[start INFORMATION GIVEN]

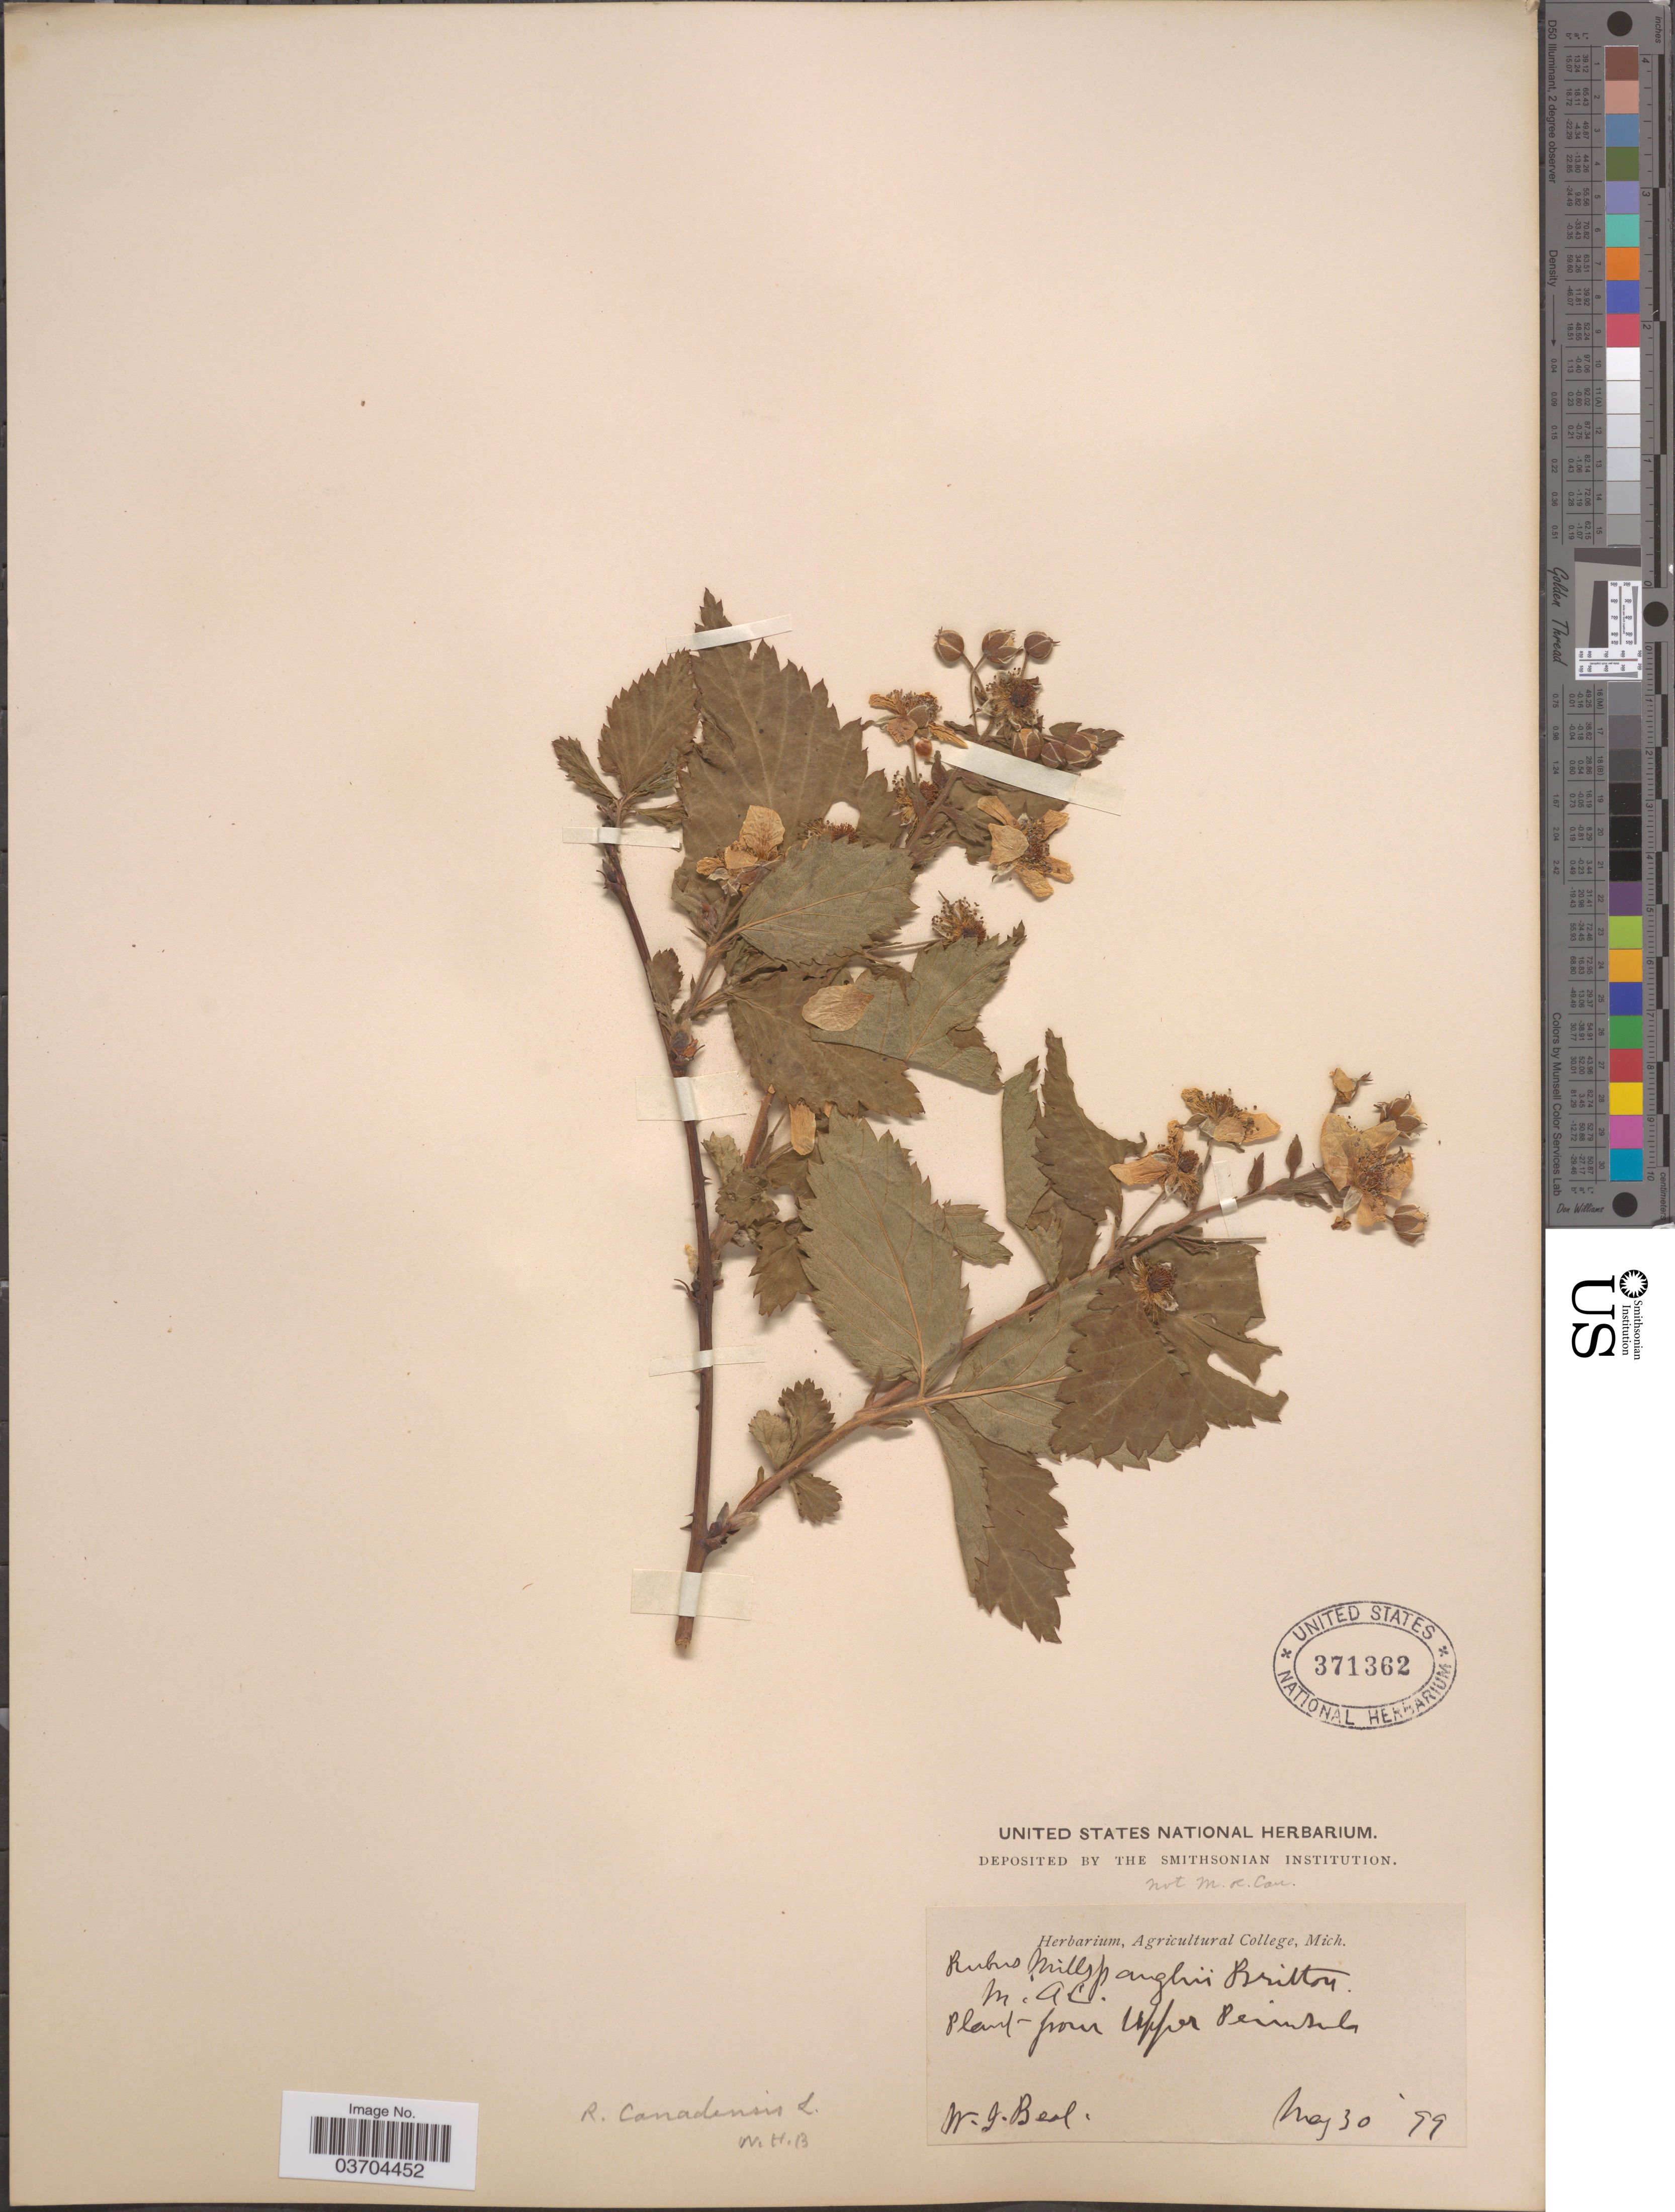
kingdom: Plantae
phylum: Tracheophyta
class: Magnoliopsida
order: Rosales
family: Rosaceae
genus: Rubus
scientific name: Rubus canadensis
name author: L.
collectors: W. J. Beal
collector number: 51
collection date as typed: Transcribed d/m/y: 30/5/99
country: United States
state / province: Michigan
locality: Upper Peninsula.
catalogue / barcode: US 371362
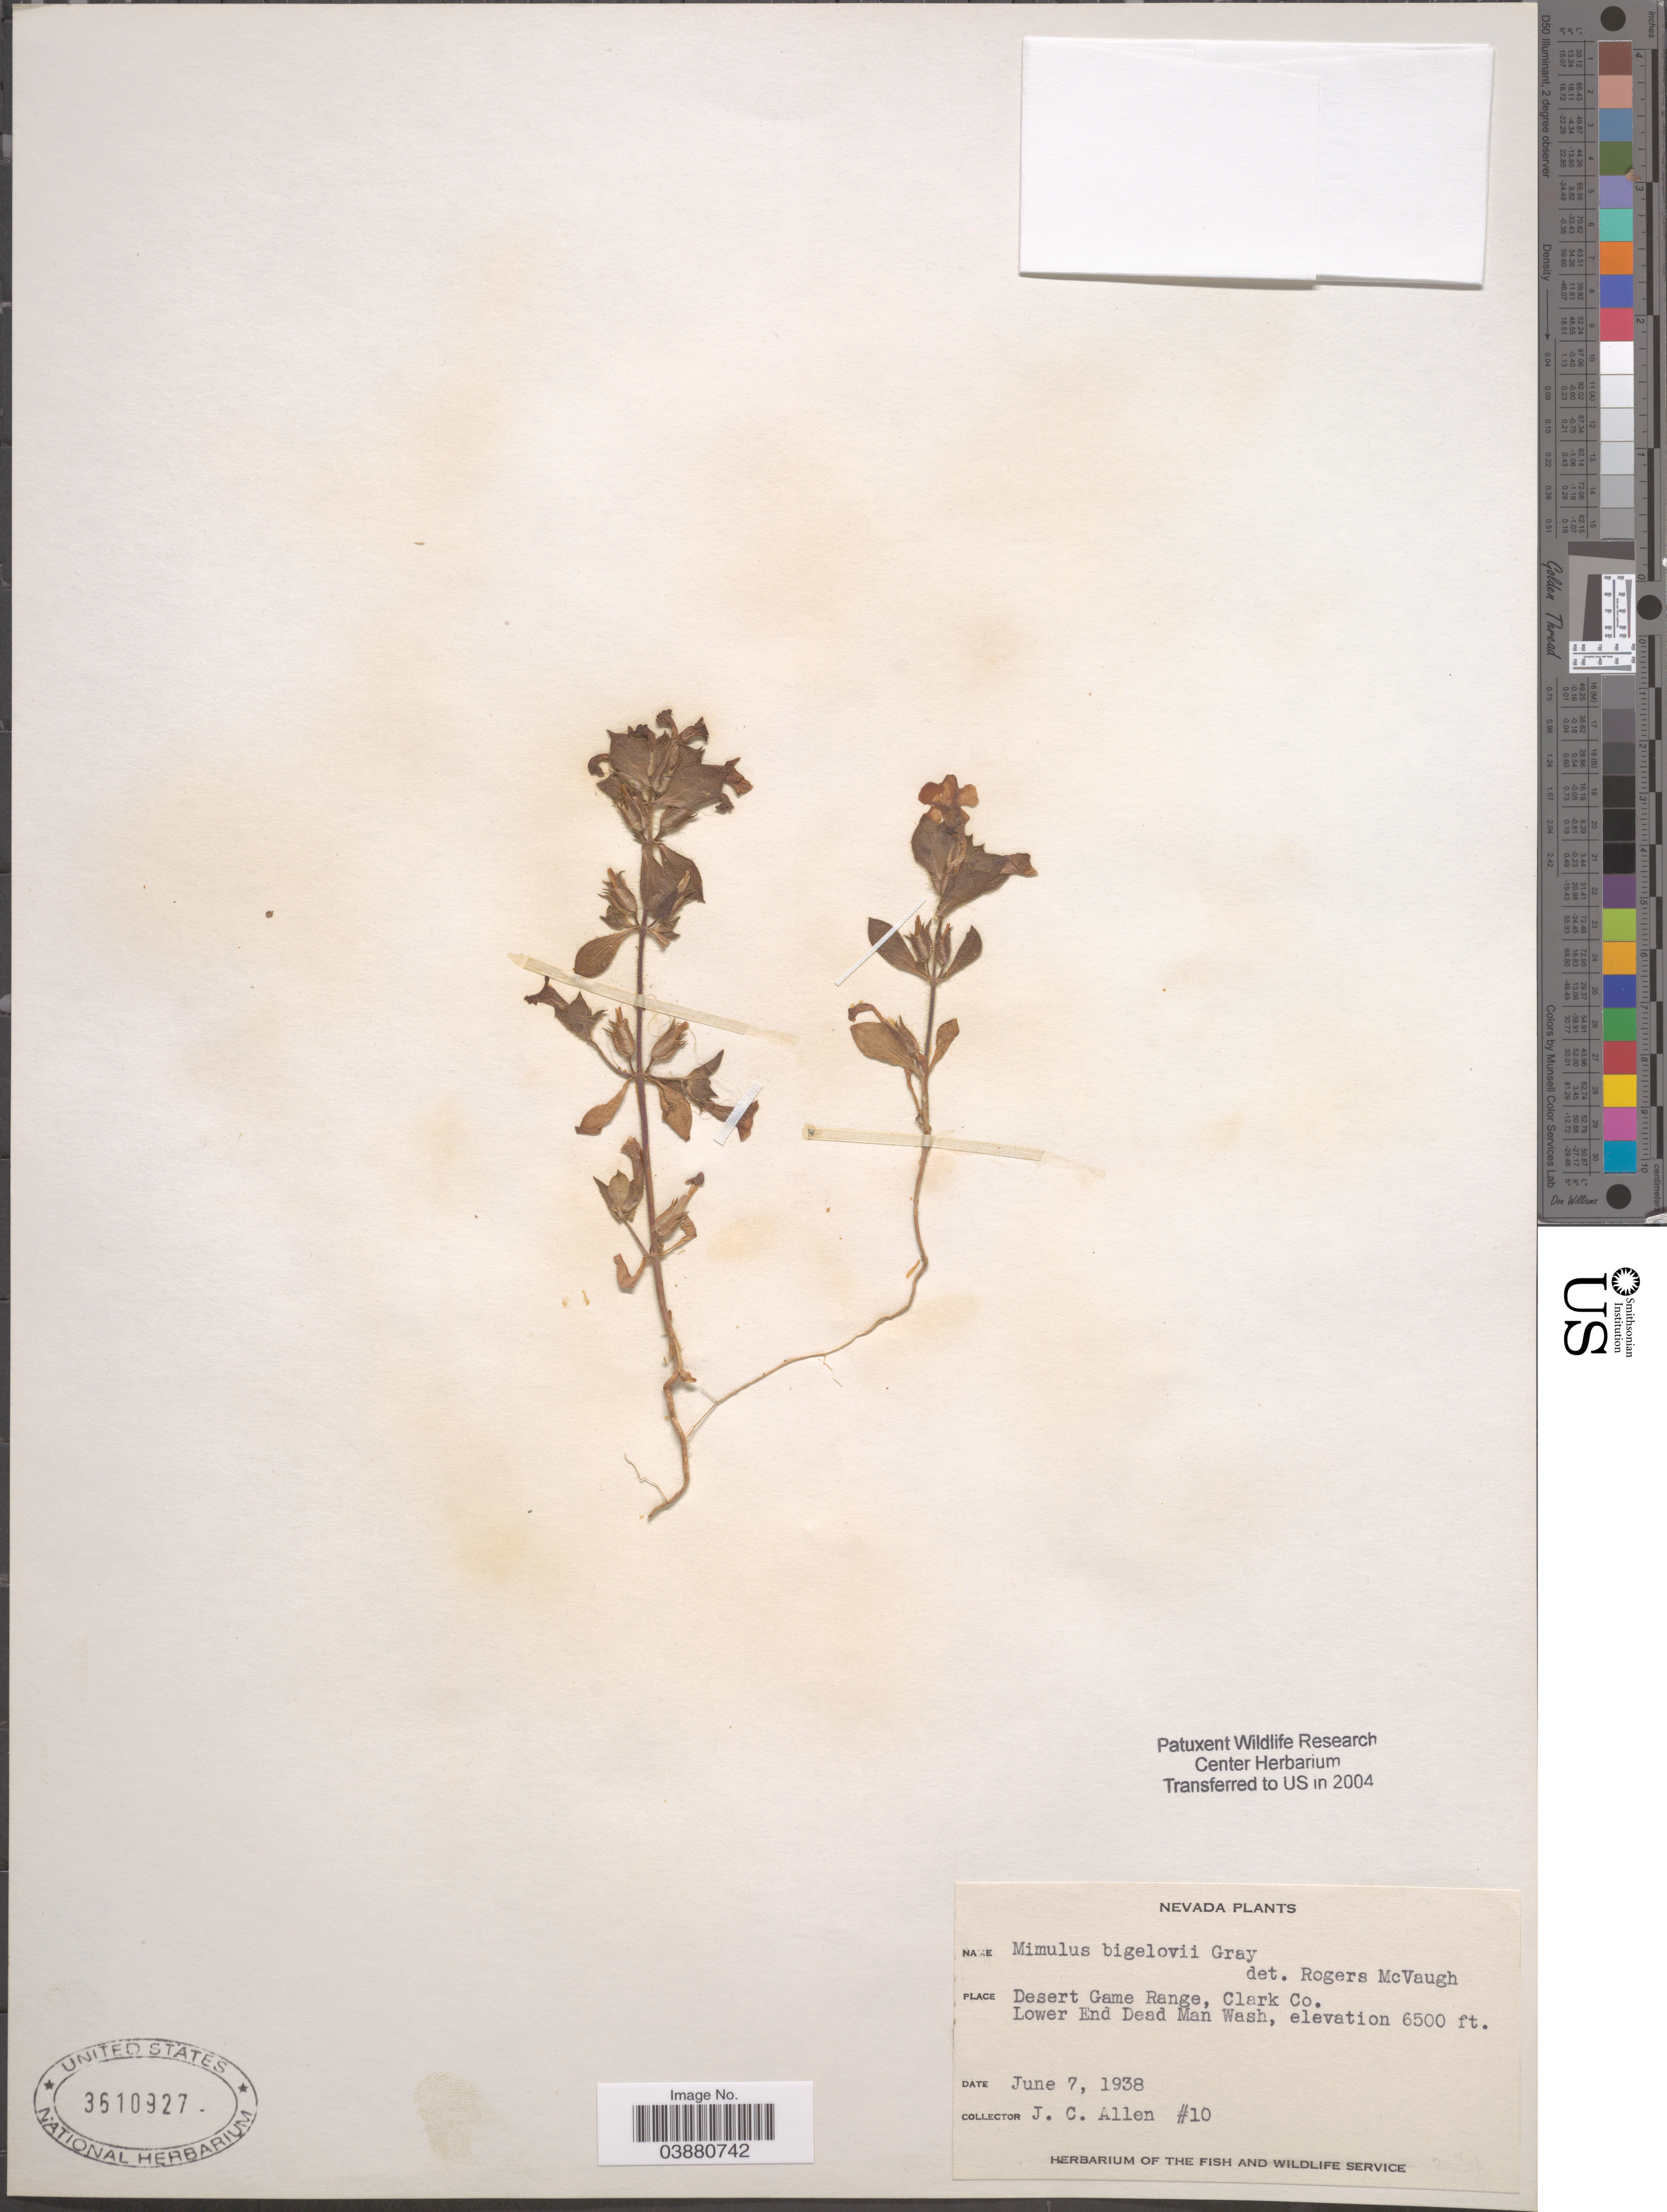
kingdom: Plantae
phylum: Tracheophyta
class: Magnoliopsida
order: Lamiales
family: Phrymaceae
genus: Mimulus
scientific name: Mimulus bigelovii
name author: (A. Gray) G.L. Nesom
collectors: J. C. Allen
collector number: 10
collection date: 1938-06-07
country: United States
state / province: Nevada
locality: Desert Game Range, Clark Co. Lower End Deed Man Wash.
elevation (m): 1981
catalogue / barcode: US 3610927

[end INFORMATION GIVEN]

Copy each line of the records above that contains the string "collection", treating uppercase and lowercase letters as different.

- _TASK SOLUTION_
collection date as typed: Transcribed d/m/y: 30/5/99
collection date: 1938-06-07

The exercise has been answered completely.